#### Document layout analysis data
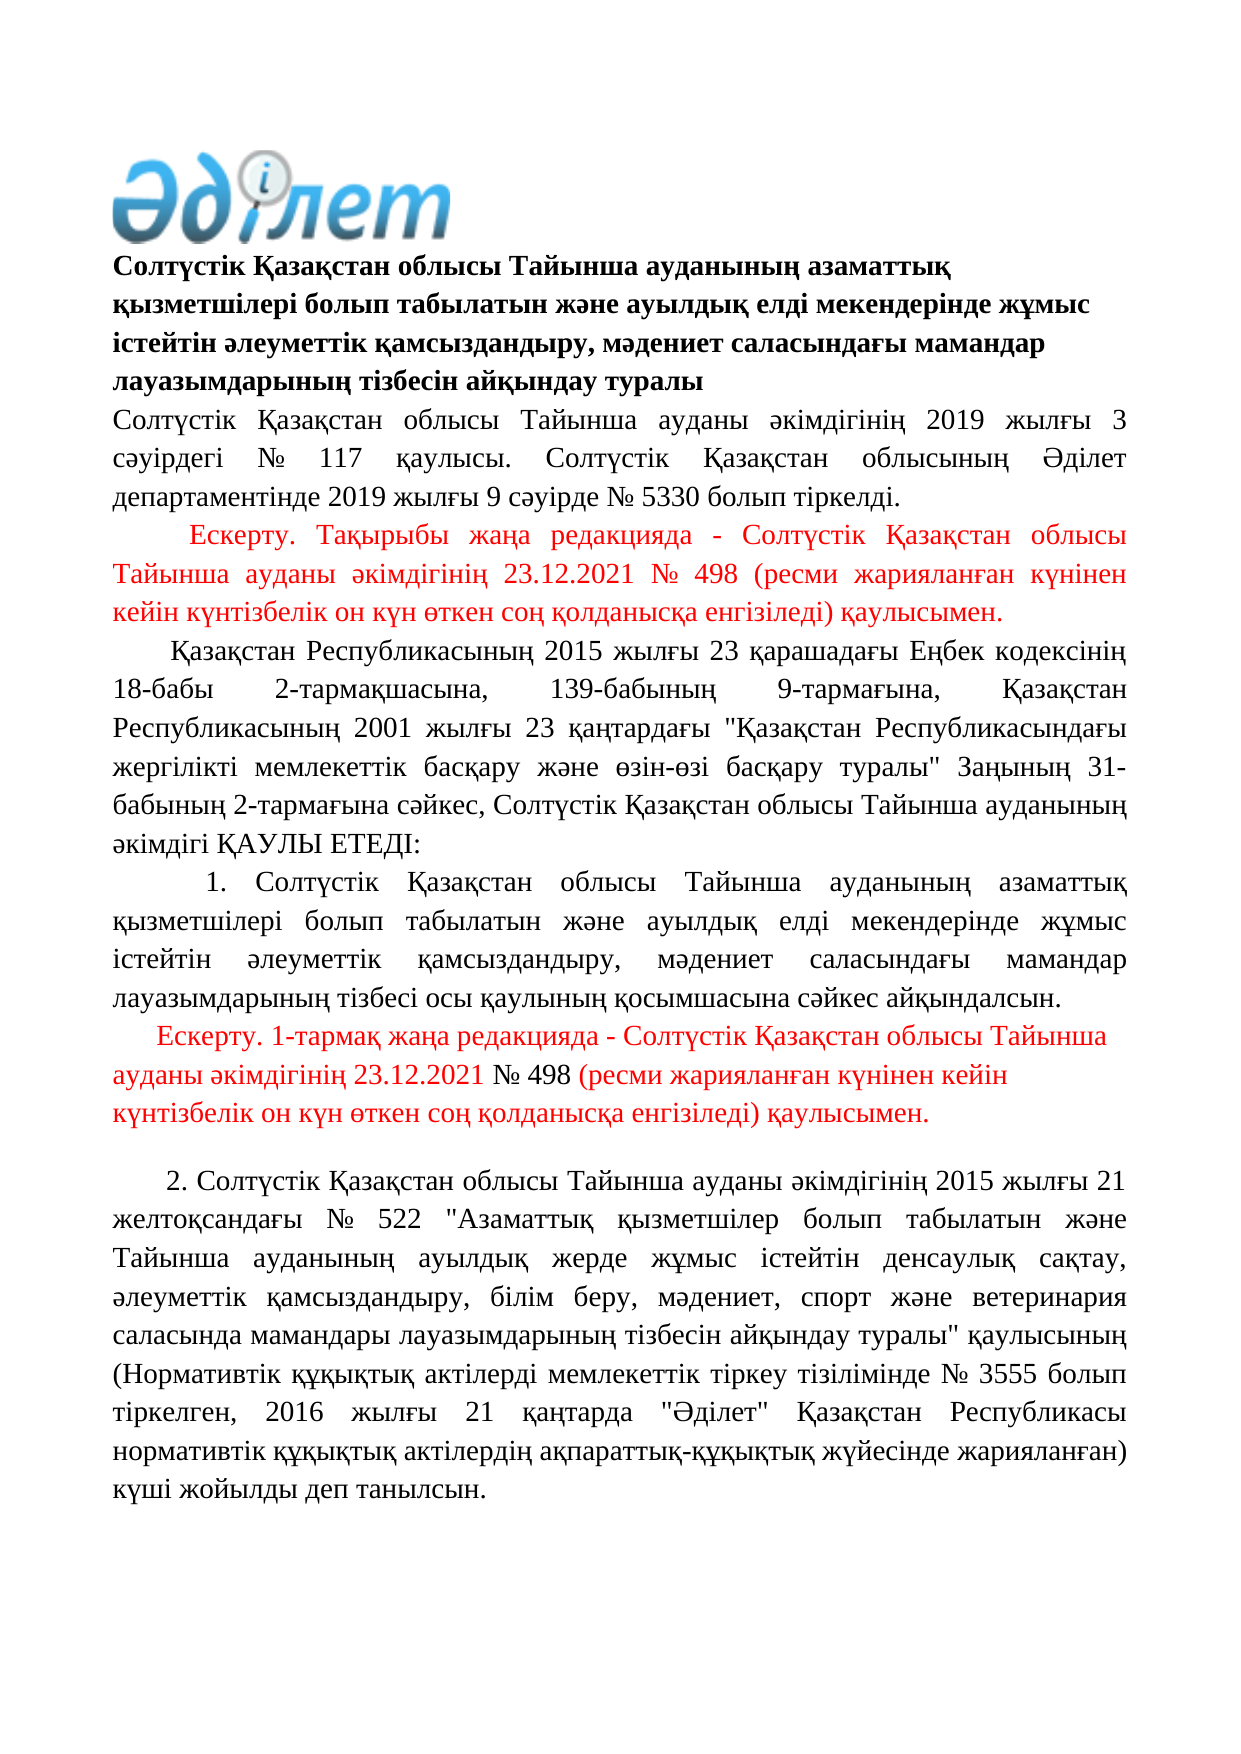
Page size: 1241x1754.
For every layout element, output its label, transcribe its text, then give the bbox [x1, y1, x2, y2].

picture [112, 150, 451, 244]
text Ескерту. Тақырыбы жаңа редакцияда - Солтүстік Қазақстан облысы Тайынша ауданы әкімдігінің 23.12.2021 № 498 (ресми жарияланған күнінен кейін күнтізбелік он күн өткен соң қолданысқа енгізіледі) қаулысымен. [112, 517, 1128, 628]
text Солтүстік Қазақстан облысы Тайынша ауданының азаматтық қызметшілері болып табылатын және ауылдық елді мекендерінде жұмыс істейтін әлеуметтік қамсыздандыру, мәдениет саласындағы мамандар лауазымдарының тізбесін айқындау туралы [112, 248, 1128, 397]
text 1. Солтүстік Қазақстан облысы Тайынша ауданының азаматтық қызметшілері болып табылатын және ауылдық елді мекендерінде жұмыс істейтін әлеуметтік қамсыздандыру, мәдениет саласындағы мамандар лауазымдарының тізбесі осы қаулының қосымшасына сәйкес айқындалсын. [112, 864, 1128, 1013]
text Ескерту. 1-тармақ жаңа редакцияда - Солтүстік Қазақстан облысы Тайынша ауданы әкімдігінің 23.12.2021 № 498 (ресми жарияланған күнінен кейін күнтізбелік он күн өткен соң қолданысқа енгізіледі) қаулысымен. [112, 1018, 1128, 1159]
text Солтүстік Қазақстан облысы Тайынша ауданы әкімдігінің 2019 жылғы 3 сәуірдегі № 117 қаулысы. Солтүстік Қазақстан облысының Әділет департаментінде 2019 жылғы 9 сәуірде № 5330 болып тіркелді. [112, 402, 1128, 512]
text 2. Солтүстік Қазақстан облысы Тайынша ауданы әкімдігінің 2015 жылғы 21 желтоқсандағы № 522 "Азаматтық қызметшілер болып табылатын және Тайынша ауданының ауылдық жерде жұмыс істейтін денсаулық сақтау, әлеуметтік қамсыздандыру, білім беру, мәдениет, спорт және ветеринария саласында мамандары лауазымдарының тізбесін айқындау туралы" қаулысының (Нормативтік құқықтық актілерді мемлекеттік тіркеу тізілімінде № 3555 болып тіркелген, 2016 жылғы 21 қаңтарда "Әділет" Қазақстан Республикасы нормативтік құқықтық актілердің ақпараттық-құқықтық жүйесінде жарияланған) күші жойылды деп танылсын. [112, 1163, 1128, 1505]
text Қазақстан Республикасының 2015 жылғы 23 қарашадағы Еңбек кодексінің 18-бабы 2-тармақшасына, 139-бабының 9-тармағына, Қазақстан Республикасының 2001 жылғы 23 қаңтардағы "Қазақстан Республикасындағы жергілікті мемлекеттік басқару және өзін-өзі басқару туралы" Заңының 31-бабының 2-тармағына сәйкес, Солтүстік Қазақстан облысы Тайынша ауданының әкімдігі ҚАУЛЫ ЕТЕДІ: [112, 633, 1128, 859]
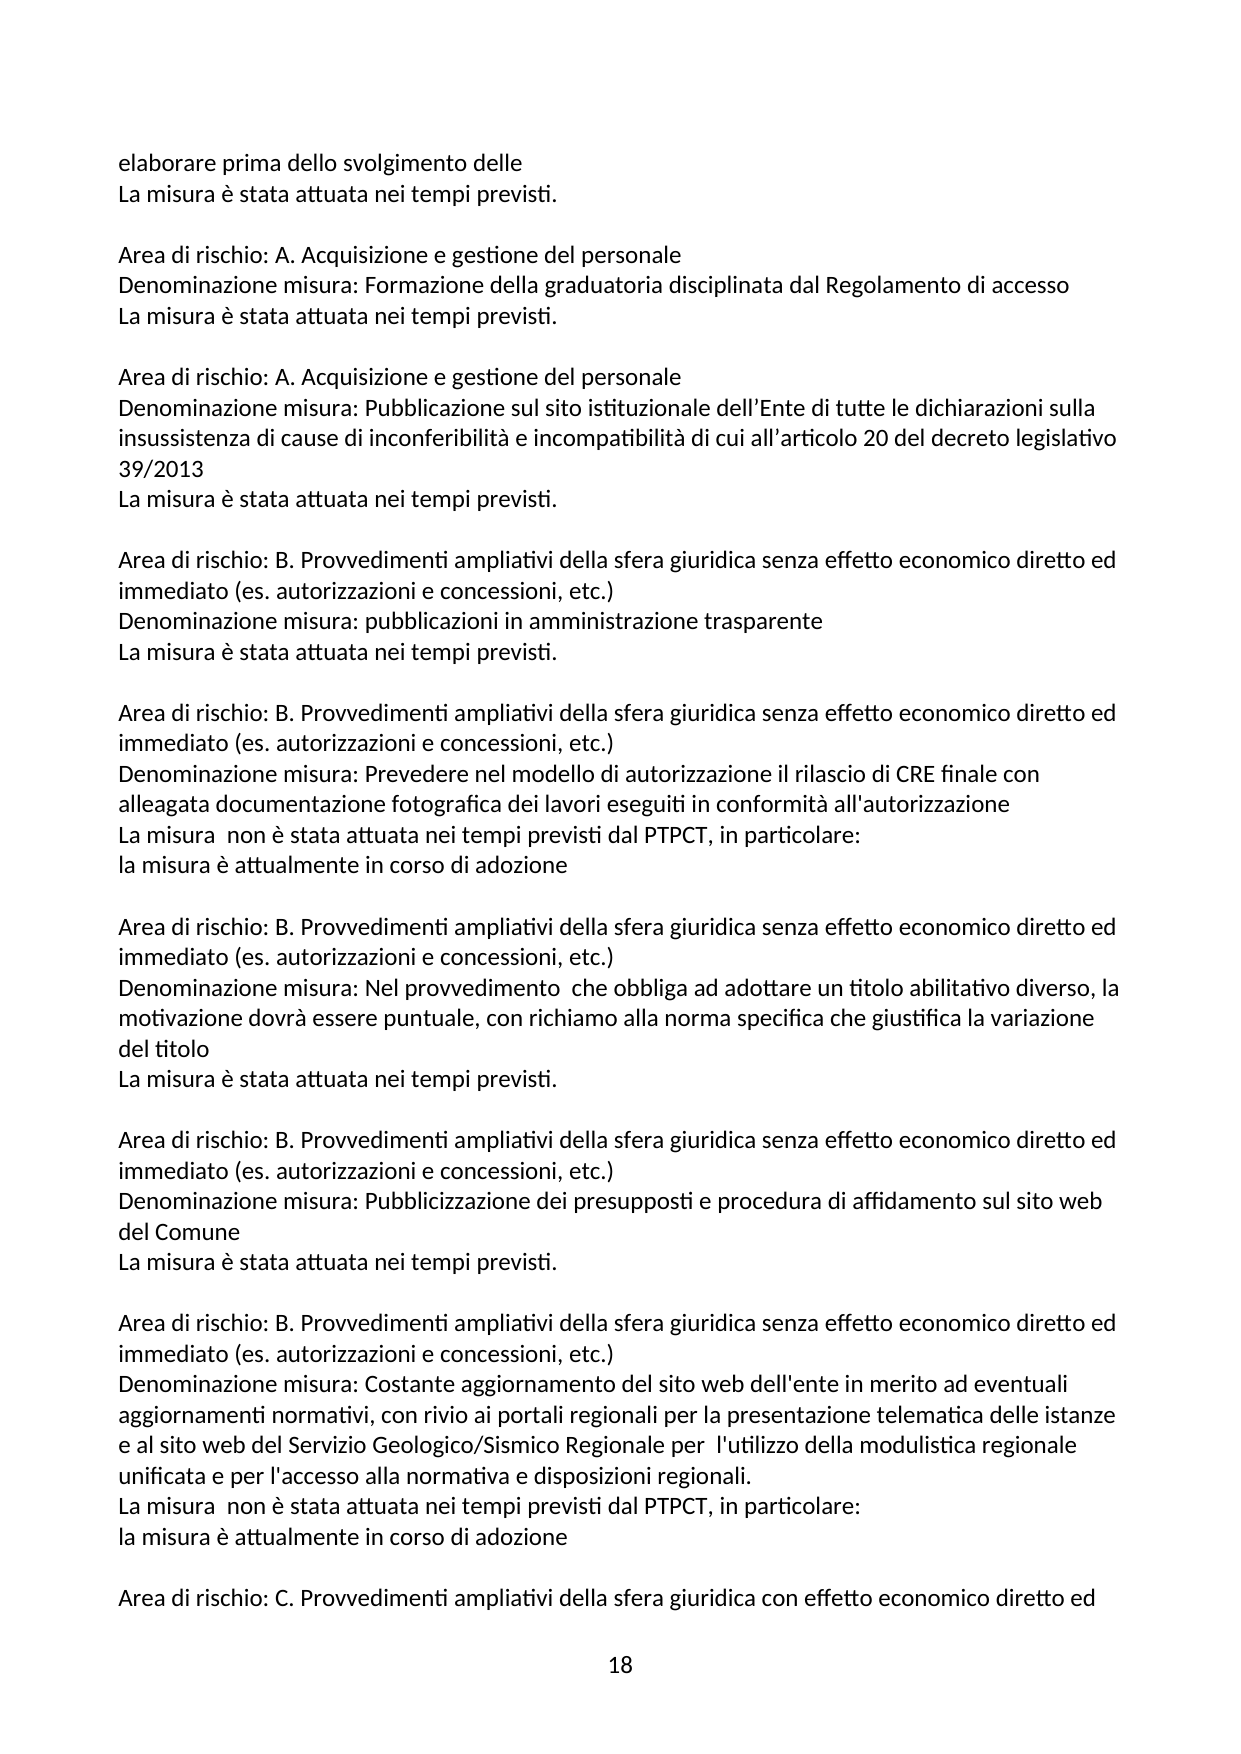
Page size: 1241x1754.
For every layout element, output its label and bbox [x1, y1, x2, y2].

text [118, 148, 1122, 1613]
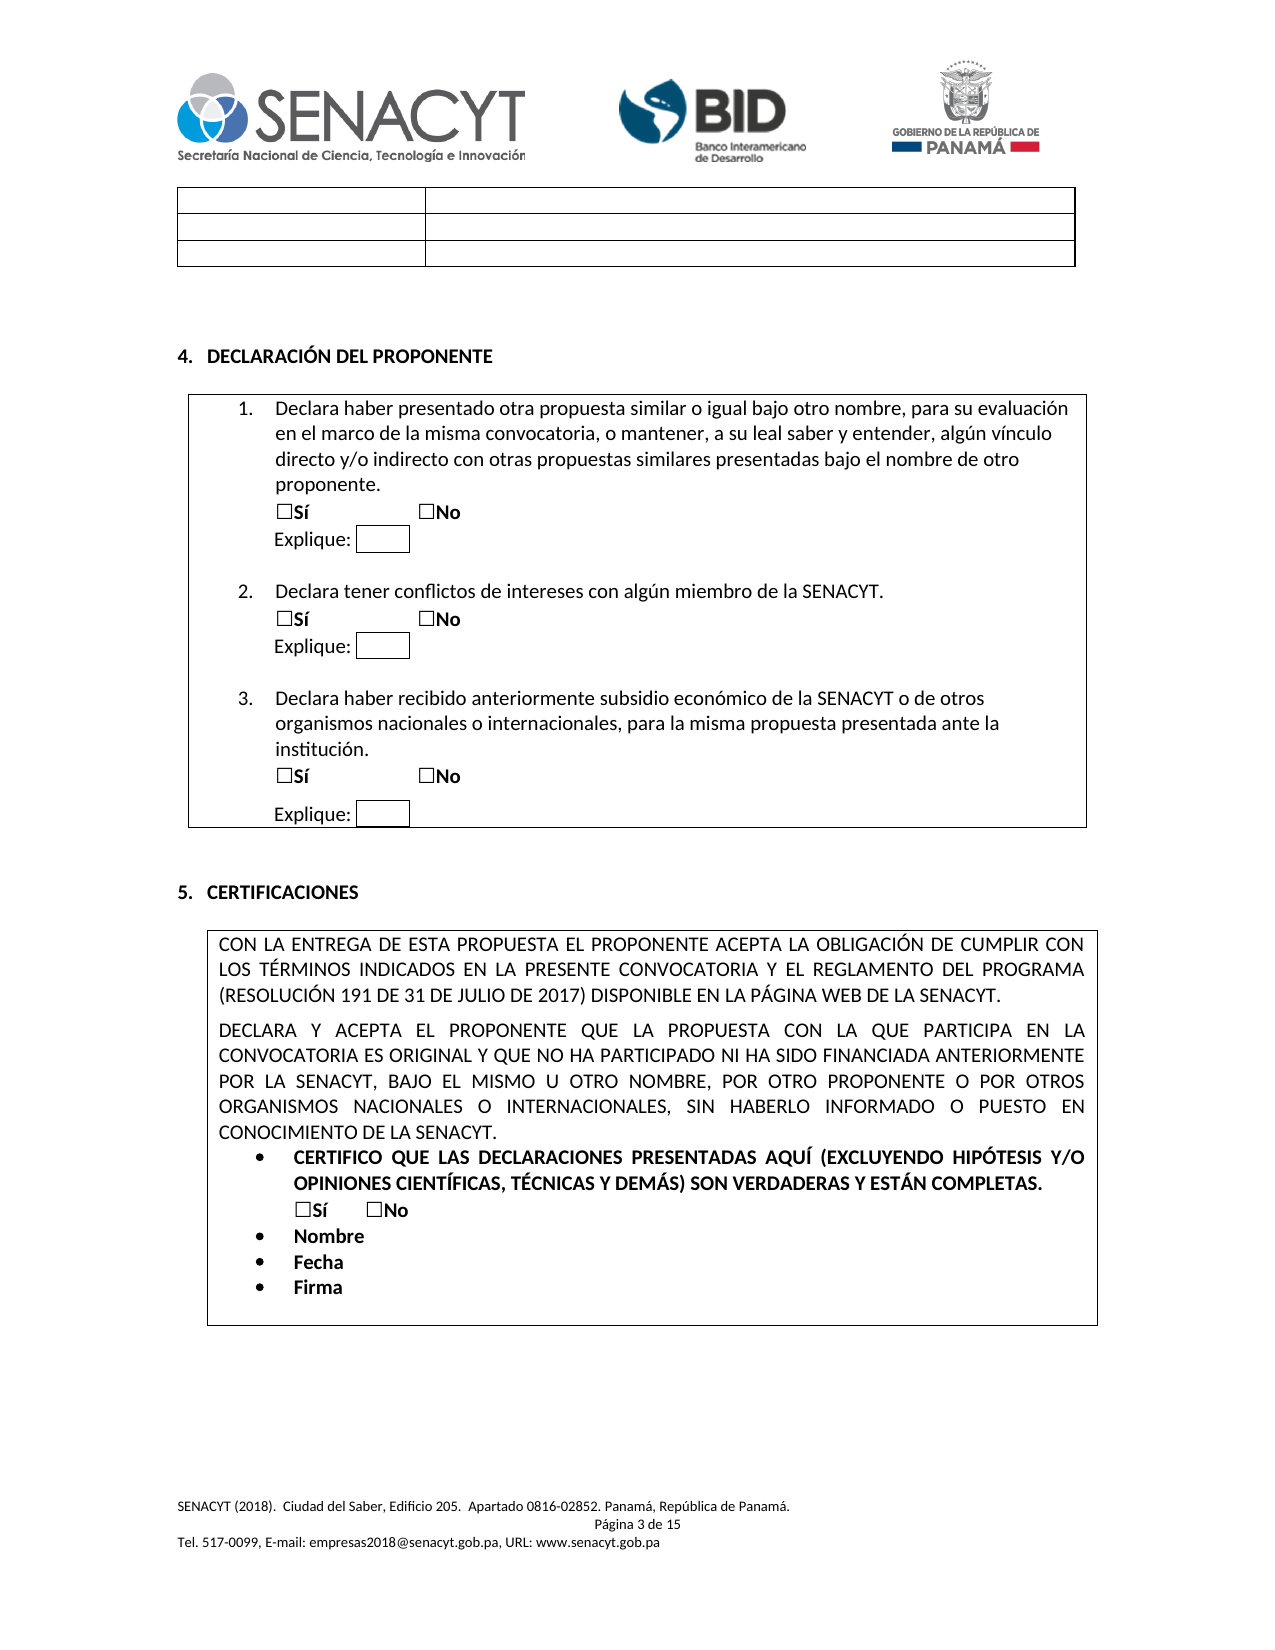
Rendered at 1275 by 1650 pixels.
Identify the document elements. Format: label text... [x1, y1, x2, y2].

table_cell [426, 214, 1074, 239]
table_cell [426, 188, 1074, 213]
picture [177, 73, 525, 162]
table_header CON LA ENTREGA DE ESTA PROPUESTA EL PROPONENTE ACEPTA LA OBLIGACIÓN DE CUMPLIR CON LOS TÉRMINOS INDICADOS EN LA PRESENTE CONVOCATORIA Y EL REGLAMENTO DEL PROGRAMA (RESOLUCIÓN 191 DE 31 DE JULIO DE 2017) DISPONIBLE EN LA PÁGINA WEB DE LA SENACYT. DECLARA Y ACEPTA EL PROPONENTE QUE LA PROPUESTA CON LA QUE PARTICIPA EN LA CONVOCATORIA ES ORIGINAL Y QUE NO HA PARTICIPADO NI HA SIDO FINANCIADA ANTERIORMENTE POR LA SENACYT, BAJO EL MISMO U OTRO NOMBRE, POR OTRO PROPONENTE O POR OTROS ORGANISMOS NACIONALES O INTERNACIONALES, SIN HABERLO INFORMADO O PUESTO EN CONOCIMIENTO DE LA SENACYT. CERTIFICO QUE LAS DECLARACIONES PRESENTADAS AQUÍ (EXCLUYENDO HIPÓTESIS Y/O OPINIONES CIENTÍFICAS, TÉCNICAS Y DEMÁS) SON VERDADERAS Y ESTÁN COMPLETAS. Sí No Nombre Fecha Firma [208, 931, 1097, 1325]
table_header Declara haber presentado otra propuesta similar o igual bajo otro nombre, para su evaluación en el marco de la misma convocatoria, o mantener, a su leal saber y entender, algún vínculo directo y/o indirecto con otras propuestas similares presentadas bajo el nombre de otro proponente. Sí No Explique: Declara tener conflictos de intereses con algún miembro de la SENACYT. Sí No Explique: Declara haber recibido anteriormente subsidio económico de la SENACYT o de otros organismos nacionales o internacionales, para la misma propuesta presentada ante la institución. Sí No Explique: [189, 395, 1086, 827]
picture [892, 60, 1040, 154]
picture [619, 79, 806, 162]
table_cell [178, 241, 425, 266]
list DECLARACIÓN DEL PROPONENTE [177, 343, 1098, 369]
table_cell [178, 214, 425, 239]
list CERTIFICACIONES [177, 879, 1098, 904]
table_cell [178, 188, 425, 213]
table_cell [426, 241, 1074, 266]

#### AIM OF THE EXERCISE
If a line of the data includes the word "output", it counts; give how many lines do, as a bare number.

#### WRITTEN ANSWER
2